Astrid Pogrzeba hat alle Ausbildungen alleine finanzieren müssen. Unter gewissen Voraussetzungen bezahlt aber auch das Jobcenter diese Umschulung. Es gibt mehrere Institute, die den Abschluss HP psych. anbieten. Aber auch ein Fernstudium ist möglich. Die Kosten für die 12- bis 24-monatige Ausbildung variieren zwischen etwa 2200 und 4000 Euro. Doch nur mit dem HP psych. alleine hätte sie keine Praxis eröffnen können. Die Therapie-Ausbildungen kamen noch dazu.

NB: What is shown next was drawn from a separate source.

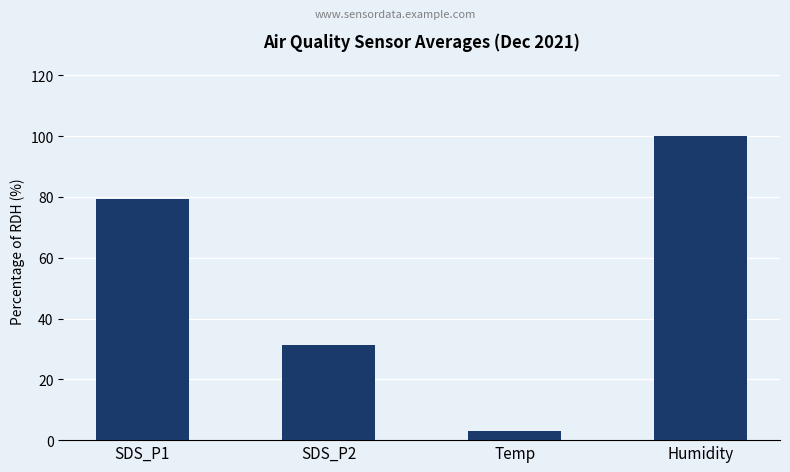

Count the number of data series in this chart.

1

Auch wenn es keine statistischen Zahlen gibt: Im Bereich alternative Medizin gibt es viele Quereinsteiger. „Viele Menschen, die unzufrieden in ihrem Job waren, womöglich davon krank geworden sind, sind nun auf Erfüllungssuche, wollen etwas Sinnstiftendes tun. Davon profitieren auch die alternativen Gesundheitsberufe“, vermutet Martina Rudolph, Referentin des Dachverbandes Freie Gesundheitsberufe. Und genau dazu zählt auch Astrid Pogrzeba. „Ich möchte die Hilfe sein, die ich damals bekommen habe, als es mir schlecht ging“, sagt sie. So schlimm der Tinnitus und alles drum herum waren: Er hat sie zum Umdenken gebracht und an einen wirklich erfüllenden Beruf herangeführt.